-- Material to process follows --
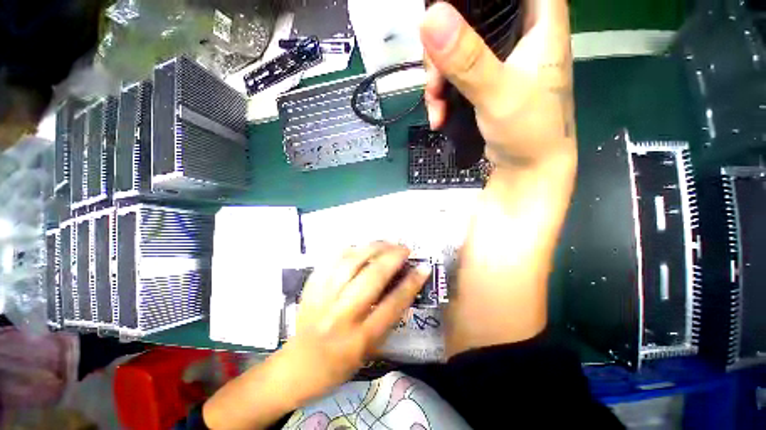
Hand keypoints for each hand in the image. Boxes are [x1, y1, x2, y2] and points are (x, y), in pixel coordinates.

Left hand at [289, 242, 430, 393]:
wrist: (298, 367)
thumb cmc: (341, 363)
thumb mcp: (371, 348)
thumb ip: (387, 316)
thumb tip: (404, 282)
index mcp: (361, 339)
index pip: (393, 305)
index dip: (411, 283)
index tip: (423, 267)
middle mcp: (342, 316)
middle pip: (372, 277)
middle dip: (392, 257)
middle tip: (404, 249)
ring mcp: (323, 298)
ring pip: (351, 262)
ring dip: (372, 247)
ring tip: (385, 243)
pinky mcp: (310, 288)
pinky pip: (332, 260)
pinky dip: (349, 249)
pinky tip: (360, 247)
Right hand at [420, 0, 574, 168]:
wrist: (526, 169)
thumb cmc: (528, 130)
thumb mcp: (498, 92)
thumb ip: (467, 59)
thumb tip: (430, 17)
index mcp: (538, 20)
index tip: (446, 10)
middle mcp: (518, 34)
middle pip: (470, 17)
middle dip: (443, 48)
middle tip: (434, 79)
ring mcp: (498, 61)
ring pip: (456, 50)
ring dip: (438, 79)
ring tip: (435, 106)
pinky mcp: (484, 83)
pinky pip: (454, 77)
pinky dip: (442, 95)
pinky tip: (438, 115)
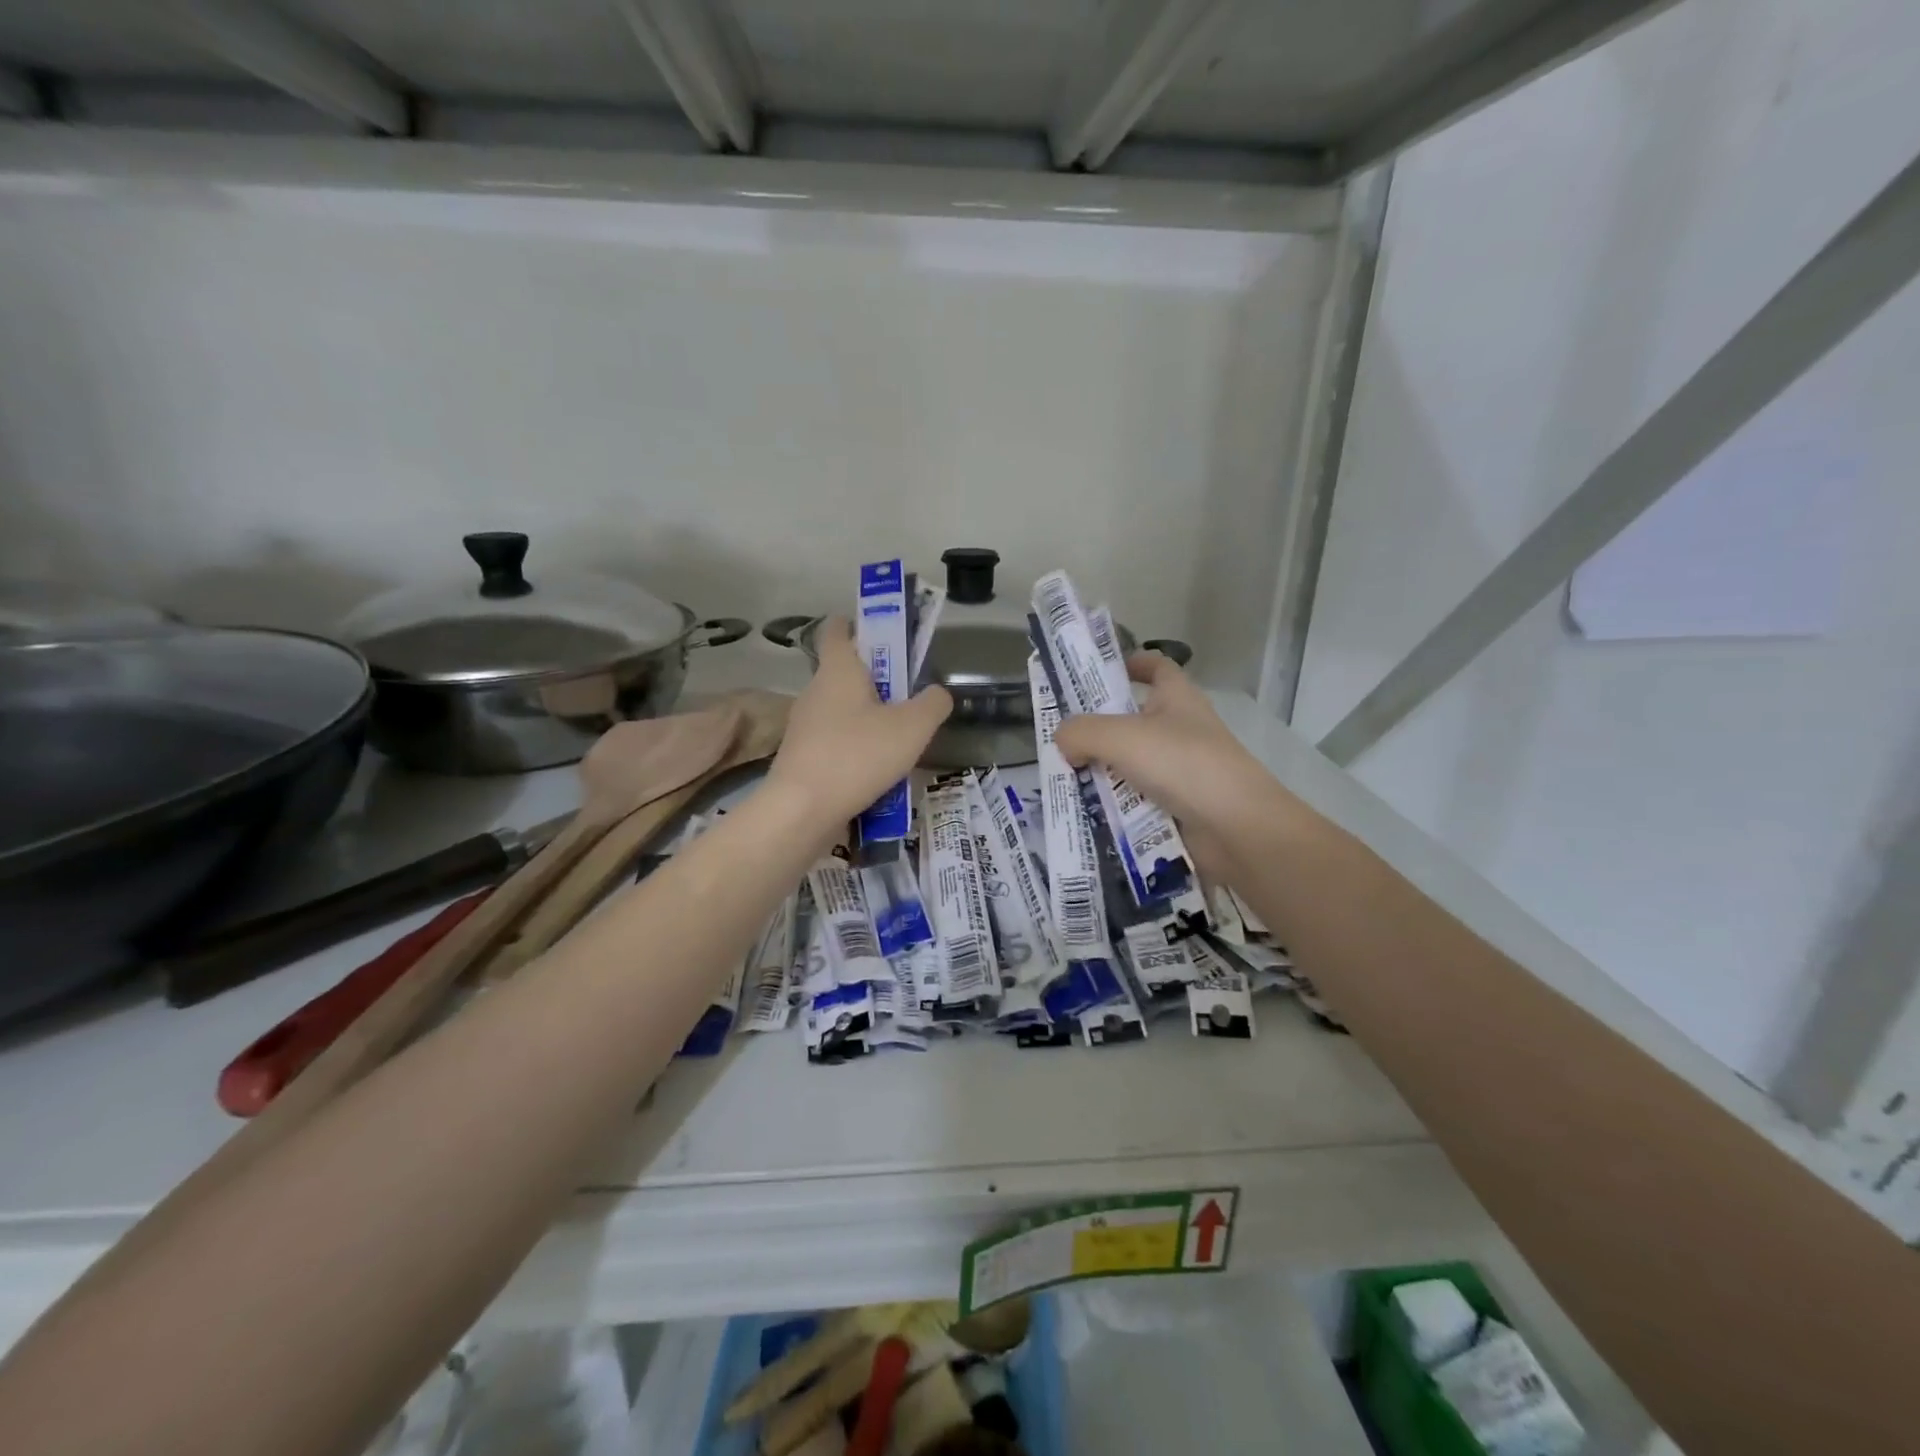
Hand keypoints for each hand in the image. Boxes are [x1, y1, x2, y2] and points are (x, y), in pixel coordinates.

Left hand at [765, 616, 951, 828]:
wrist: (801, 812)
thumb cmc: (858, 756)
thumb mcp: (913, 727)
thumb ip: (933, 704)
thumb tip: (938, 693)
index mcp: (838, 669)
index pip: (837, 629)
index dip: (859, 625)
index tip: (885, 636)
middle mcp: (815, 691)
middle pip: (845, 673)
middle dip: (877, 680)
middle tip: (909, 697)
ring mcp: (804, 726)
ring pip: (842, 711)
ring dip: (869, 719)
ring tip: (900, 741)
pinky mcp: (802, 758)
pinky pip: (835, 743)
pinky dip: (857, 750)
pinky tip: (879, 773)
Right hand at [1052, 651, 1269, 847]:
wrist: (1236, 827)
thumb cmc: (1182, 764)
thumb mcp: (1121, 737)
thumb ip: (1081, 732)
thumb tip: (1064, 742)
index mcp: (1177, 698)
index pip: (1156, 667)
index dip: (1131, 664)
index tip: (1098, 674)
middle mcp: (1181, 729)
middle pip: (1133, 720)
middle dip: (1099, 729)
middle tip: (1061, 739)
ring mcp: (1182, 770)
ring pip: (1131, 764)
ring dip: (1101, 772)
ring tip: (1064, 780)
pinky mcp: (1179, 806)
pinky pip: (1137, 800)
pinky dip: (1115, 806)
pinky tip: (1087, 813)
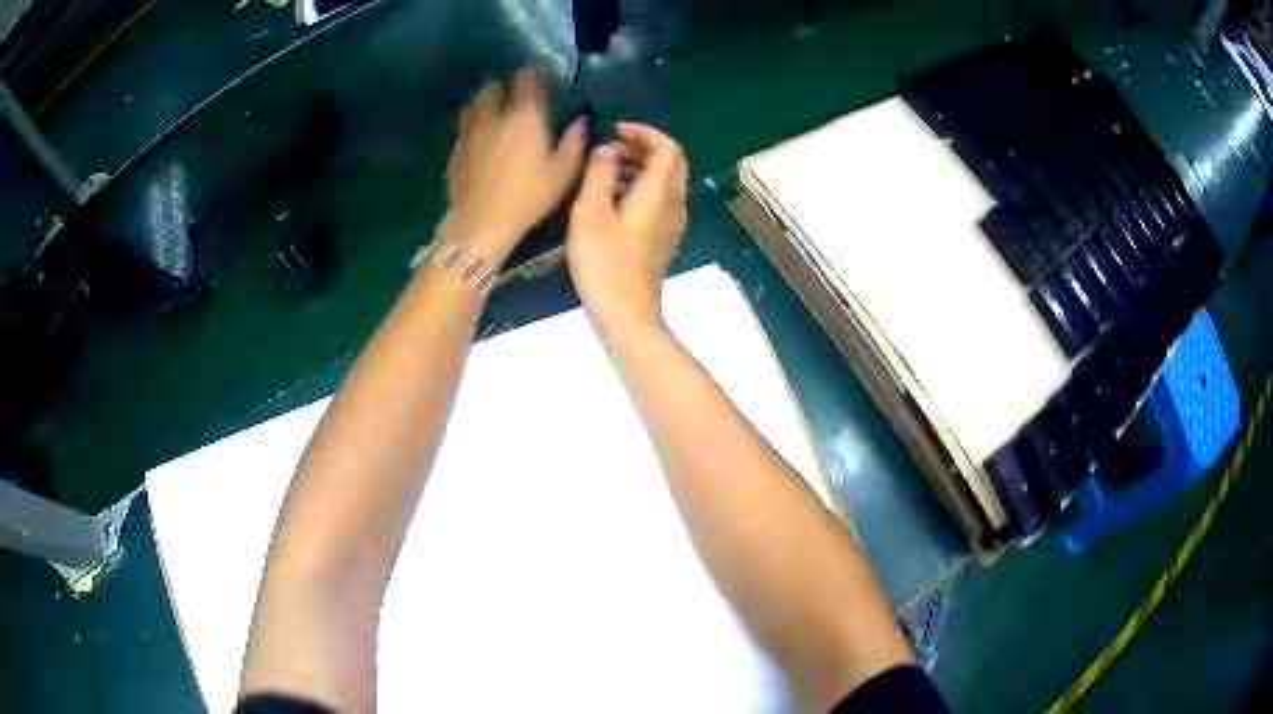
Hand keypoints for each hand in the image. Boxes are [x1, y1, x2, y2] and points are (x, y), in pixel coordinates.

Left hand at [443, 69, 584, 263]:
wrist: (481, 222)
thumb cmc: (528, 197)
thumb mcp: (563, 173)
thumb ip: (575, 142)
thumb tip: (582, 120)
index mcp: (524, 117)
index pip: (527, 80)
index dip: (534, 74)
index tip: (540, 76)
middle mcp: (494, 116)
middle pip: (494, 87)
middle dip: (504, 84)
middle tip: (514, 91)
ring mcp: (470, 132)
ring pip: (474, 104)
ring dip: (484, 100)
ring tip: (492, 106)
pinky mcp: (456, 150)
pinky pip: (464, 127)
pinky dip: (472, 123)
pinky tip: (478, 134)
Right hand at [567, 123, 688, 335]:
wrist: (626, 313)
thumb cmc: (604, 261)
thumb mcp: (591, 211)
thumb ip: (600, 173)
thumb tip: (608, 150)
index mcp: (660, 192)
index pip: (668, 147)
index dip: (645, 132)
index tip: (616, 130)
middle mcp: (674, 203)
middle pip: (671, 162)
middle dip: (644, 147)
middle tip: (611, 148)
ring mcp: (672, 223)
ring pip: (666, 181)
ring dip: (641, 167)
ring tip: (606, 170)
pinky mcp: (664, 238)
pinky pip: (660, 200)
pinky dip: (641, 187)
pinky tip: (613, 199)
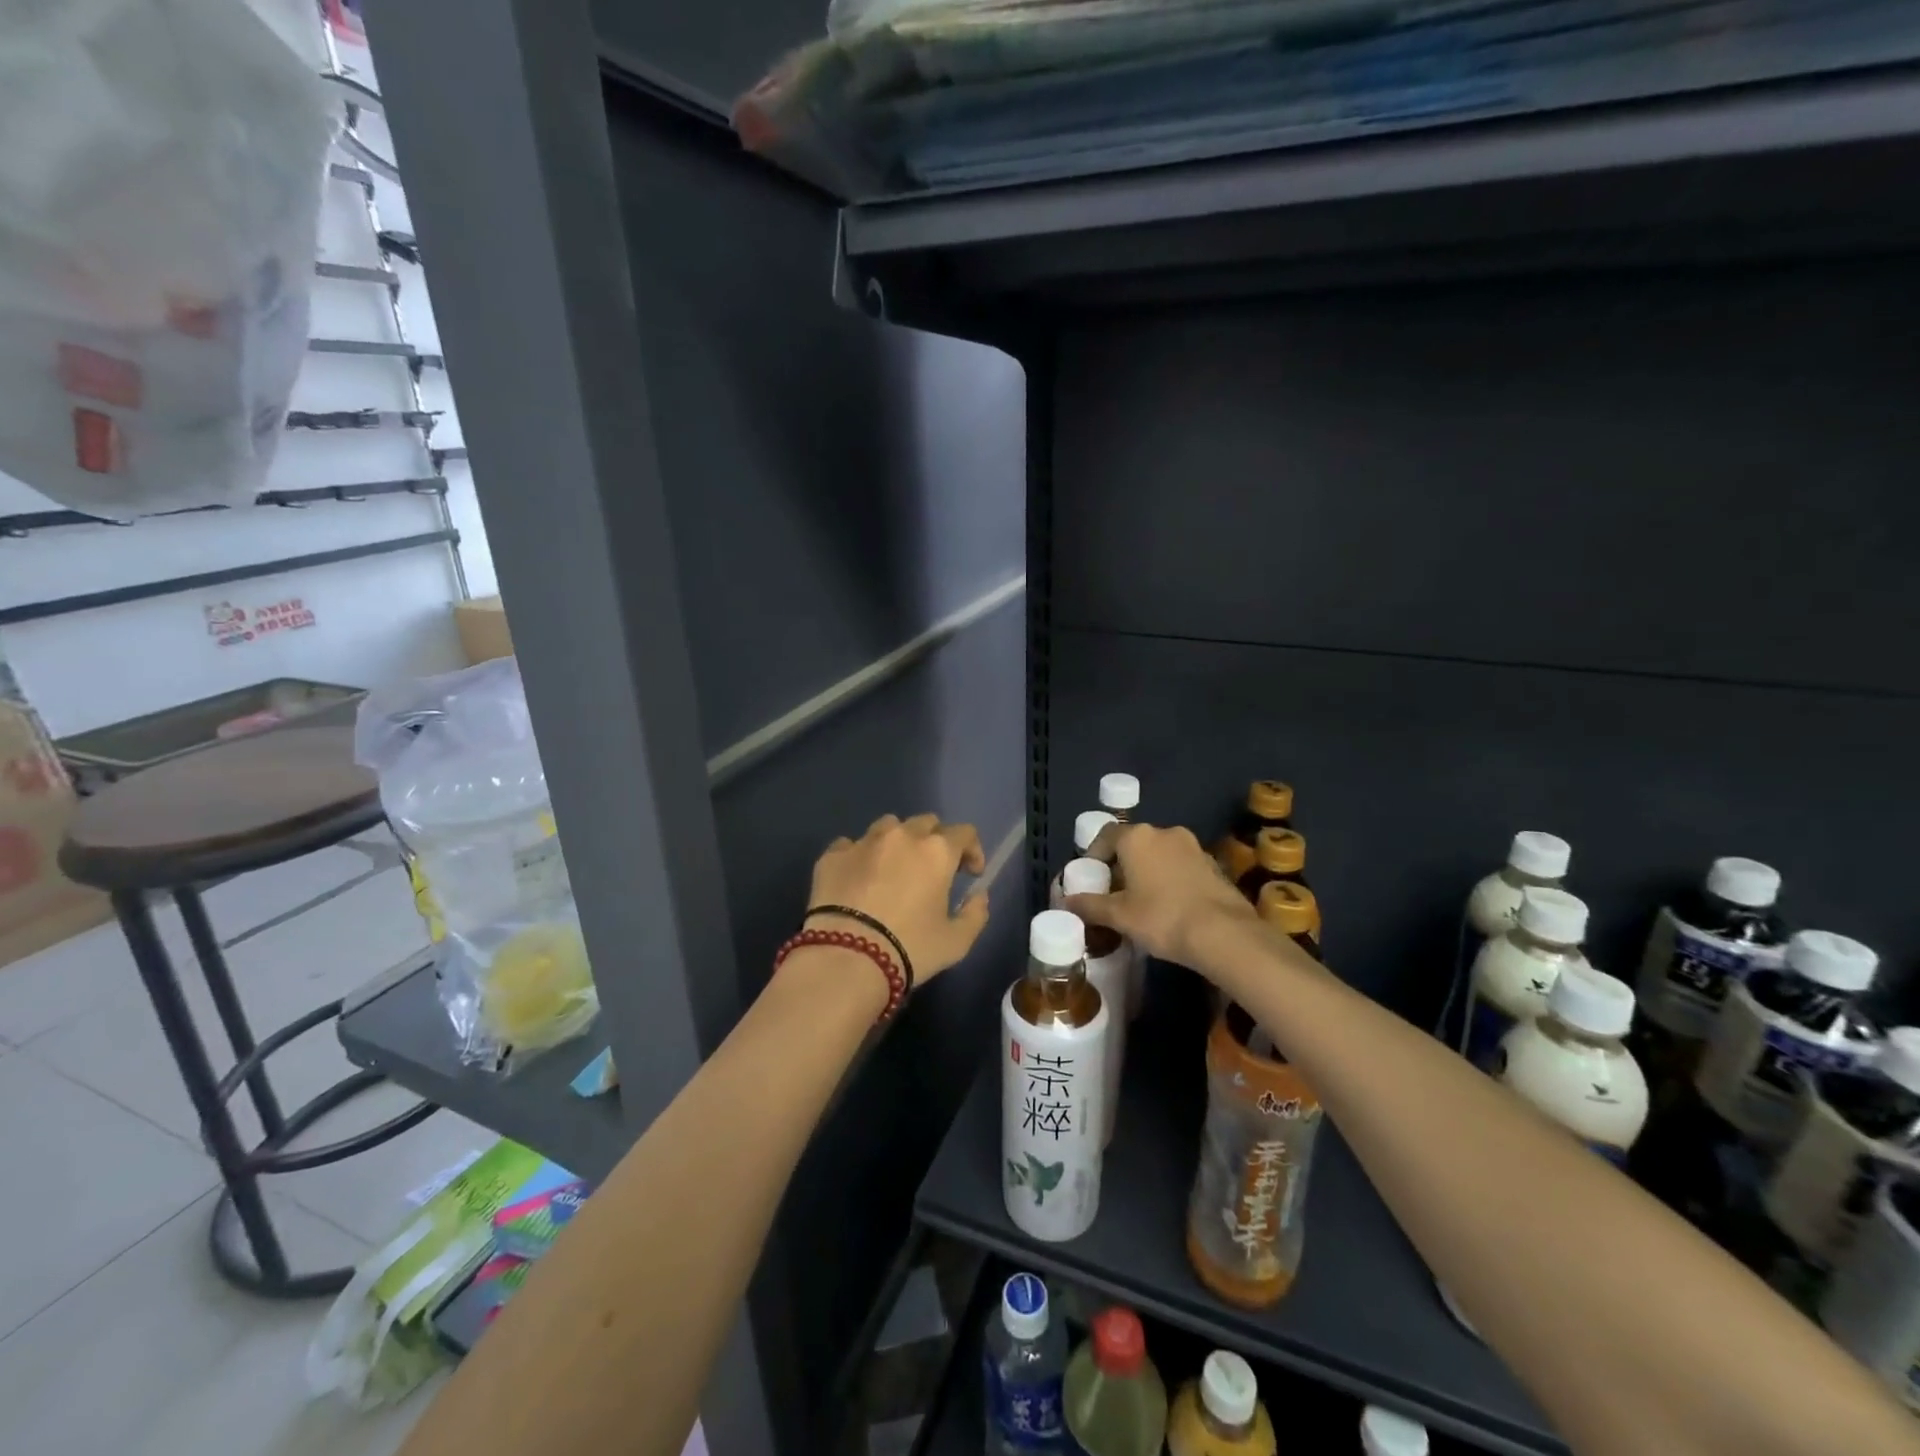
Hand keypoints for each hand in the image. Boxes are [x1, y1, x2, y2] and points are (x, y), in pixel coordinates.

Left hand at [807, 814, 989, 984]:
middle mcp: (901, 836)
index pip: (964, 833)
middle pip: (926, 822)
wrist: (846, 959)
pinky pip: (850, 844)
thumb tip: (978, 896)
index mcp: (936, 851)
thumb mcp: (956, 942)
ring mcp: (863, 842)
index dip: (972, 850)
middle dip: (935, 841)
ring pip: (888, 826)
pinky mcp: (832, 856)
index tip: (970, 873)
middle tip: (932, 870)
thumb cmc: (909, 948)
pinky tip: (858, 877)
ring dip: (898, 841)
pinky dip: (860, 855)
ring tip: (894, 867)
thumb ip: (975, 914)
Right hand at [1065, 822, 1256, 970]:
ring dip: (1148, 871)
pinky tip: (1170, 906)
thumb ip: (1090, 905)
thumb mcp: (1120, 916)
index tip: (1091, 879)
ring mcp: (1193, 846)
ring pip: (1159, 854)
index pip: (1106, 836)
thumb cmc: (1162, 918)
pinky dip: (1170, 879)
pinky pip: (1181, 866)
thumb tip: (1066, 902)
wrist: (1224, 934)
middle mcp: (1165, 832)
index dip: (1094, 855)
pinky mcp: (1213, 864)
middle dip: (1121, 865)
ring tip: (1142, 901)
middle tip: (1114, 893)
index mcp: (1137, 837)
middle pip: (1134, 843)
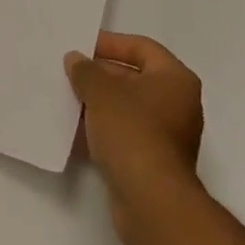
-- Material to process concluded --
Problem to solve: Return exactly the lines above, from the one with "index pip: (1156, 667)" up to and including the one with "wrist: (1224, 934)", and include no pictures.

Solution for this exercise:
index pip: (1156, 667)
index dip: (1131, 664)
index tip: (1098, 674)
middle mcp: (1181, 729)
middle pip: (1133, 720)
middle dip: (1099, 729)
middle tip: (1061, 739)
ring mcp: (1182, 770)
ring pip: (1131, 764)
ring dip: (1101, 772)
ring tip: (1064, 780)
pinky mcp: (1179, 806)
pinky pip: (1137, 800)
pinky dip: (1115, 806)
pinky tip: (1087, 813)
Hand keypoints for each hand in the image. Boxes are [x1, y1, x2, y2] and points are (x, y), in pixel coordinates.

Left hand at [443, 69, 584, 263]:
wrist: (481, 222)
thumb cmc: (528, 197)
thumb mcp: (563, 173)
thumb ip: (575, 142)
thumb tip: (582, 120)
index mcp: (524, 117)
index pip: (527, 80)
index dip: (534, 74)
index tip: (540, 76)
middle mcp: (494, 116)
middle pip: (494, 87)
middle dip: (504, 84)
middle tip: (514, 91)
ring mcp: (470, 132)
ring pip: (474, 104)
ring dip: (484, 100)
ring tip: (492, 106)
pinky mcp: (456, 150)
pinky pip: (464, 127)
pinky dip: (472, 123)
pinky tip: (478, 134)
Right hand at [567, 123, 688, 335]:
wrist: (626, 313)
thumb cmc: (604, 261)
thumb mcp: (591, 211)
thumb ip: (600, 173)
thumb tip: (608, 150)
index mcp: (660, 192)
index pip: (668, 147)
index dip: (645, 132)
index tip: (616, 130)
middle mcp: (674, 203)
middle pip: (671, 162)
middle dip: (644, 147)
middle tip: (611, 148)
ring mcp: (672, 223)
ring pip: (666, 181)
ring dip: (641, 167)
ring tip: (606, 170)
pinky mcp: (664, 238)
pinky pip: (660, 200)
pinky dip: (641, 187)
pinky tip: (613, 199)
Hand keypoints for each hand in the image. Boxes are [x1, y1, x2, y2] and points are (x, y), in pixel coordinates.

Left hand at [807, 814, 989, 984]:
middle mcp: (901, 836)
index pip: (964, 833)
middle pip: (926, 822)
wrist: (846, 959)
pinky pip: (850, 844)
thumb tip: (978, 896)
index mcp: (936, 851)
thumb mcp: (956, 942)
ring mcp: (863, 842)
index dip: (972, 850)
middle dip: (935, 841)
ring pip: (888, 826)
pinky mcp: (832, 856)
index tip: (970, 873)
middle tip: (932, 870)
thumb cmc: (909, 948)
pinky tip: (858, 877)
ring dip: (898, 841)
pinky dip: (860, 855)
ring tip: (894, 867)
thumb ip: (975, 914)
Right hand at [1065, 822, 1256, 970]:
ring dip: (1148, 871)
pinky tip: (1170, 906)
thumb ip: (1090, 905)
thumb mcp: (1120, 916)
index tip: (1091, 879)
ring mcp: (1193, 846)
ring pip: (1159, 854)
index pip: (1106, 836)
thumb cmc: (1162, 918)
pinky dip: (1170, 879)
pinky pip: (1181, 866)
thumb tip: (1066, 902)
wrist: (1224, 934)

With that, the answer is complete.